Plenty to sink your teeth into in this Interview With the Vampire

Key points

  • Interview With the Vampire is adapted from Anne Rice’s 1976 novel of the same name.
  • That book was the first of 13 in her Vampire Chronicles. Collectively they have sold more than 100 million copies.
  • Interview was made into a big-budget Hollywood film in 1994, starring Brad Pitt, Tom Cruise and a young Kirsten Dunst as Claudia.
  • This series takes the gay subtext and puts it front and centre. 
  • It also changes Louis from a white 18th century slave owner to a 20th century black businessman.

Interview With the Vampire, ★★★½
AMC+, Sundays from October 2

It’s taken 231 years, but vampire Louis de Pointe du Lac has finally come out of the closet as well as the coffin.

Yes, queer theorists everywhere, Louis really is gay. Yes, he and the vampire Lestat were lovers. Yes, they became possibly the world’s first same-sex parents when they “adopted” the orphaned Claudia.

Happy family: Bailey Bass as Claudia, Jacob Anderson as Louis De Point Du Lac and Sam Reid as Lestat De Lioncourt.Credit:Pari Dukovic/AMC

The thinly veiled homoeroticism of Anne Rice’s characters has been much discussed since her debut novel was published in 1976, even more so following Neil Jordan’s film adaptation in 1994, with Brad Pitt as Louis and Tom Cruise as Lestat. Now it’s front and centre. But there’s still plenty of subtext to keep the cultural theorists busy.

**Task requirements**
1 – Answer these from the review:
(a) In what year was the novel first published?
(b) Who played Lestat in the 1994 film?
(c) On what service does the series air?
2 – Please rewrite the paragraph of the review that begins "The thinly veiled homoeroticism" in fewer words, keeping its main facts.
The lines that come after the review have no connection to it.

**Data segment**
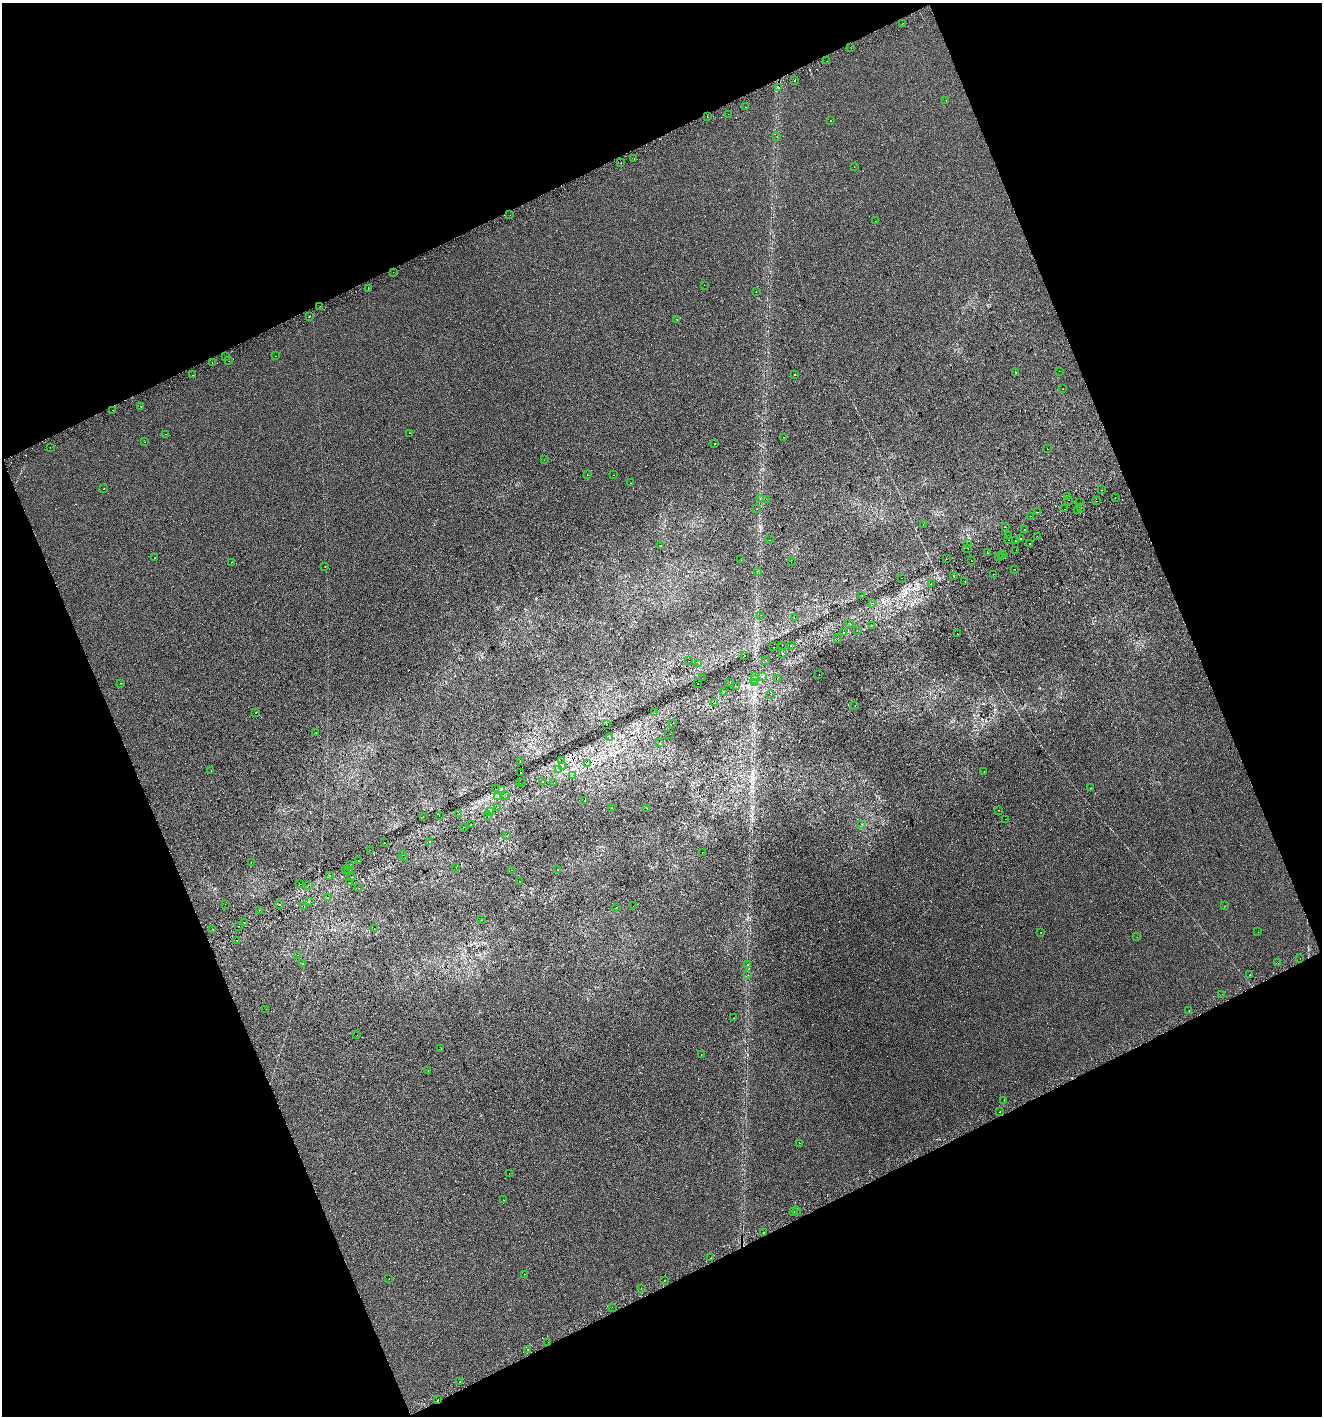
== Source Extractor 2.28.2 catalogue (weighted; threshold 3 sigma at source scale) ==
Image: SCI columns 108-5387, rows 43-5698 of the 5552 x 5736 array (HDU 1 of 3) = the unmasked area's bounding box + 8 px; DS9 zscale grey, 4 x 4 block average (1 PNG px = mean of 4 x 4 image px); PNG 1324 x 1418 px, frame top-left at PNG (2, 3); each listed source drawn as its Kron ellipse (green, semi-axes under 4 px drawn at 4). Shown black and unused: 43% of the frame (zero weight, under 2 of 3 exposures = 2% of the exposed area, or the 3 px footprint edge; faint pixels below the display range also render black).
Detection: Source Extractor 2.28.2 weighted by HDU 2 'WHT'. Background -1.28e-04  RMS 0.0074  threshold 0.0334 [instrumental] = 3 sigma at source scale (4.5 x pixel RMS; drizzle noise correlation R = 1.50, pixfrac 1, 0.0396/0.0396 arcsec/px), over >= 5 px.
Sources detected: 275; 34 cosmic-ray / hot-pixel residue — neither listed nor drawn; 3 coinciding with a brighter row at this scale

**Solutions by task**
1 –
(a) 1976
(b) Tom Cruise
(c) AMC+

2 – The homoeroticism in Anne Rice's characters has been debated since her 1976 debut novel, and more so after Neil Jordan's 1994 film with Brad Pitt as Louis and Tom Cruise as Lestat. The series makes it explicit but still leaves subtext for cultural theorists.